A 14 percent drop in the yen versus the dollar helped Mitsubishi UFJ, Japan’s largest bank with the biggest presence in the U.S., report a record profit in the fiscal year ended March 31. The currency move also weighed on its capital level while Sumitomo Mitsui and Mizuho saw their capital ratios increase.

Net income at Mitsubishi UFJ rose to ¥1.03 trillion, while the bank’s common equity Tier 1 ratio, an indicator of financial strength, fell 11 basis points to 11.14 percent. Its risk assets climbed 13 percent to ¥111.9 trillion.

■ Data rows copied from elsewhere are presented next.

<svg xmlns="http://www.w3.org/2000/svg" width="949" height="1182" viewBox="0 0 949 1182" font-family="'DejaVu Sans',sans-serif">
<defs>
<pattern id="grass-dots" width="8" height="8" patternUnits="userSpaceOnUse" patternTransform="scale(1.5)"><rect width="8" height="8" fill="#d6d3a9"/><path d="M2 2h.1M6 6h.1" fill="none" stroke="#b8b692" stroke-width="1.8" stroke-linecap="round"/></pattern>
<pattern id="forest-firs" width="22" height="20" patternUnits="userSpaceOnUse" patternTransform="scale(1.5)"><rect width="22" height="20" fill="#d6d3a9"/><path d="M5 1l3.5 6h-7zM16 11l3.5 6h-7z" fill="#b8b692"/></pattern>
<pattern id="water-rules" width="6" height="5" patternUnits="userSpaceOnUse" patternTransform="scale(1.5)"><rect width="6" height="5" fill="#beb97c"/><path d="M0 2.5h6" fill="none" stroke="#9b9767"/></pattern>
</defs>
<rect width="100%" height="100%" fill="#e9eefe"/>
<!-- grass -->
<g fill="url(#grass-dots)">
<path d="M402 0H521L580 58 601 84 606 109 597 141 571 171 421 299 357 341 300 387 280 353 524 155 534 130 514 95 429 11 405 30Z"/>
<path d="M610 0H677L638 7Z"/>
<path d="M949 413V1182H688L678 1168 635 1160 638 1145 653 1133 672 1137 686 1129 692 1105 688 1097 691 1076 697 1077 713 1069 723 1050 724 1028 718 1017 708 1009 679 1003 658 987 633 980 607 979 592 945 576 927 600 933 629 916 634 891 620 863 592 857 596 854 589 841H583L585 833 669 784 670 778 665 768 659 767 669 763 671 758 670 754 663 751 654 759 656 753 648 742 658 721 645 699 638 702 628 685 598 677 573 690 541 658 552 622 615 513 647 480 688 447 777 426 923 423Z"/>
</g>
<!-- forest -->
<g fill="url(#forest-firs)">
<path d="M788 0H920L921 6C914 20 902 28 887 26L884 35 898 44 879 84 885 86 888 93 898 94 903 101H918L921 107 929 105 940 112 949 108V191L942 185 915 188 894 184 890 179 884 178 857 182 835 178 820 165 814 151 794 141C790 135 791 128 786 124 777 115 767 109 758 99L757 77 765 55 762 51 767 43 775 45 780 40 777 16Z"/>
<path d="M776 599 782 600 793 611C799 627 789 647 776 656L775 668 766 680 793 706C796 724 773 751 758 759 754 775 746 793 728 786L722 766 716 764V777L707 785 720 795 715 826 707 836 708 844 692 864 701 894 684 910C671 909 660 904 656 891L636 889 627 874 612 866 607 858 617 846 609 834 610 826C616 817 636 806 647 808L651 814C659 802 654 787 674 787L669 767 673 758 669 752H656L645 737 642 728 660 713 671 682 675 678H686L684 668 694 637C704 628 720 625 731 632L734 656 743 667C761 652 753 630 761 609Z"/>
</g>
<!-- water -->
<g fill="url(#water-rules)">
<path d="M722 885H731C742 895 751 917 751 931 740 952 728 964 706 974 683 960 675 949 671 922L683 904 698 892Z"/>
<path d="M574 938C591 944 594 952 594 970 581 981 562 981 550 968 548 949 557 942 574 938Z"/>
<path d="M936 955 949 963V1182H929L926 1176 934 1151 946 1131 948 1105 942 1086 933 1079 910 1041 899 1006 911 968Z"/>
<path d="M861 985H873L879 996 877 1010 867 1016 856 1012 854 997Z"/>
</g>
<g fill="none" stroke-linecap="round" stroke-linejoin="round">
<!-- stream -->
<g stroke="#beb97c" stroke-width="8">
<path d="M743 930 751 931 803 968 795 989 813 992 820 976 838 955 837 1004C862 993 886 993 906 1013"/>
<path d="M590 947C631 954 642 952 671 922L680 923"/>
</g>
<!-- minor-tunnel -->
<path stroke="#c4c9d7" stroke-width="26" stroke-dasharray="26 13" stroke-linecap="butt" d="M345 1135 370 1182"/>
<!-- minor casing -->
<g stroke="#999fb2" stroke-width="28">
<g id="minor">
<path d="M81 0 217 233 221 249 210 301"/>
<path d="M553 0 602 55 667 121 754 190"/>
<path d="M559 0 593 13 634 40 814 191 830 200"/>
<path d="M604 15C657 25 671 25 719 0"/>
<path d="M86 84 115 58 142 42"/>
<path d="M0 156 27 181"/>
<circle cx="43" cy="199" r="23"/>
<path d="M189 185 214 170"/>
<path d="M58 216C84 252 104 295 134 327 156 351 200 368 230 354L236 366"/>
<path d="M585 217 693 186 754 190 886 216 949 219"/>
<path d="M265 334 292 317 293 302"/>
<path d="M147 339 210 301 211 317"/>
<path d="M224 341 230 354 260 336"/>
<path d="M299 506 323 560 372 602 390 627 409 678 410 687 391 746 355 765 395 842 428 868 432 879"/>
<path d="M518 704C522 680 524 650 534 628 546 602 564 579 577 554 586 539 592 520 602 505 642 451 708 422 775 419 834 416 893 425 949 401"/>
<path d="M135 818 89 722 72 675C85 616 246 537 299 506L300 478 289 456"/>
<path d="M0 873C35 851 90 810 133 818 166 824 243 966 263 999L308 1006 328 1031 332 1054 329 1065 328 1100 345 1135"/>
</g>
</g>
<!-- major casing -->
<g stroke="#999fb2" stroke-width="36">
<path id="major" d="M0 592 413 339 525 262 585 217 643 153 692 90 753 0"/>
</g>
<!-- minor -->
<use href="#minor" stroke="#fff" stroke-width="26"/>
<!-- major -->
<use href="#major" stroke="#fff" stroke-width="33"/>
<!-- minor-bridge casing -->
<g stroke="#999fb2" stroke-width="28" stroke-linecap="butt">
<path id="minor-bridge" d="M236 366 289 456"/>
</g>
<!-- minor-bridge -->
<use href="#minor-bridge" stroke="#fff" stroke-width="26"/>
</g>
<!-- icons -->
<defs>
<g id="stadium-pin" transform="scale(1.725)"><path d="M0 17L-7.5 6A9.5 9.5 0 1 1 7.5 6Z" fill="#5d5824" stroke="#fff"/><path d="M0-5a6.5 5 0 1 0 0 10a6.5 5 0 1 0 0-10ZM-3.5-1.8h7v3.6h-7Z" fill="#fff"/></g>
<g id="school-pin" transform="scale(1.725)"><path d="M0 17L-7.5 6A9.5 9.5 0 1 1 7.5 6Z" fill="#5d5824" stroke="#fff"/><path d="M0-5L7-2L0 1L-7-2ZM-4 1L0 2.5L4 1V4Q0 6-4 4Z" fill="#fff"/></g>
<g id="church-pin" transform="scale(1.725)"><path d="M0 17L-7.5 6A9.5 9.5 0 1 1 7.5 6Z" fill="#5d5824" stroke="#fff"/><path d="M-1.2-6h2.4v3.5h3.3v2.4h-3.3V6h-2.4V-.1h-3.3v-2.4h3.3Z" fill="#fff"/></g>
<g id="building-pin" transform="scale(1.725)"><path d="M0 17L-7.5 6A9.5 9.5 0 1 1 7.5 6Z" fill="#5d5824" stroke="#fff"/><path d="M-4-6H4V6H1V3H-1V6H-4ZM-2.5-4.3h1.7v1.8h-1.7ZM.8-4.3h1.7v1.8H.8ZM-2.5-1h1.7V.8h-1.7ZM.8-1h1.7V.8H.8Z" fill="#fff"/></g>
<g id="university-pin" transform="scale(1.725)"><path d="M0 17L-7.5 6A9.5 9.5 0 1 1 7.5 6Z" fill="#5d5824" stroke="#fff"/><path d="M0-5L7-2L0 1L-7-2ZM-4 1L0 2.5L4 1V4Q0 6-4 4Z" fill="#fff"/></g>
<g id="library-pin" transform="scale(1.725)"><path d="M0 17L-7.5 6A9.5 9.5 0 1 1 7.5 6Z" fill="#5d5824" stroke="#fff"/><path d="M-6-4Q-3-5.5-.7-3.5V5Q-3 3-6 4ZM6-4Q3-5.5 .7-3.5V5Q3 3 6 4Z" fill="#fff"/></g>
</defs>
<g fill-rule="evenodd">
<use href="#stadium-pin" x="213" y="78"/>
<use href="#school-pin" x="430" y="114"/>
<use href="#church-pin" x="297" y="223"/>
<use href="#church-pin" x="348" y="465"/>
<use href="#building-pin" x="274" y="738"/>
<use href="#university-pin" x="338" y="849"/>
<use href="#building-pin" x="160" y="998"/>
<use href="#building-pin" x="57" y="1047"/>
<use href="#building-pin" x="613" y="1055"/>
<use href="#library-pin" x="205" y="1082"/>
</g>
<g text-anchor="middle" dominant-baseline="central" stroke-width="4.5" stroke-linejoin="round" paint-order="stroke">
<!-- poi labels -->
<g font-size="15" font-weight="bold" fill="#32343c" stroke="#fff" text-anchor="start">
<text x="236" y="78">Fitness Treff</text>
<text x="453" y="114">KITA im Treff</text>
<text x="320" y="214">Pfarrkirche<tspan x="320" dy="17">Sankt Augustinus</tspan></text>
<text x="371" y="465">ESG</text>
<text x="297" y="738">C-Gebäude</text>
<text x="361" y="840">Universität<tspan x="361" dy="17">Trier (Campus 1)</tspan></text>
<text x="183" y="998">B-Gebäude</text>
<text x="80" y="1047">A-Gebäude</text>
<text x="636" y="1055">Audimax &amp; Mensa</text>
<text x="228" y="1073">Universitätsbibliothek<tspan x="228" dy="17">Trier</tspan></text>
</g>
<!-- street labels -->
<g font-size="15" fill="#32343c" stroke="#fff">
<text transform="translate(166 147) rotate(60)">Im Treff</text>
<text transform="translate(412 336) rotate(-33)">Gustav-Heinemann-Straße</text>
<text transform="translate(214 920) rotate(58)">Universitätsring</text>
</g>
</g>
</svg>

“If the major banking groups carry out more mergers and acquisitions or increase overseas lending, their risk assets may rise sharply and disrupt their pace of accumulating capital,” Standard & Poor’s said in May. “We view this as a risk factor.”

Mizuho Financial, Japan’s third-biggest bank by market value, will offer perpetual subordinated bonds as early as this month, Mizuho Securities Co. said June 24. SMBC Nikko Securities Inc. said Sumitomo Mitsui, the nation’s No. 2 lender, plans to sell in the second half of this month.

Mitsubishi UFJ issued ¥100 billion in notes in March that may be written down if its common equity Tier 1 capital ratio falls below 5.125 percent, according to a statement by the Tokyo-based bank. The perpetual bonds are callable after July 15, 2020.

Mizuho and Sumitomo Mitsui have already sold Tier 2 Basel III notes in yen and dollars that are considered less risky for investors because the trigger for writedowns is when regulators deem the issuer at risk of becoming not viable.

With the increasing weight of dollar-denominated loans held by Japan’s mega-banks, it makes sense for them to sell Tier 1 Basel bonds in the U.S. currency, too, to match overseas growth, CreditSights’s Marshall said .

“There is a mismatch,” he said. “Those loans are in dollars predominantly, while their capital is in yen.”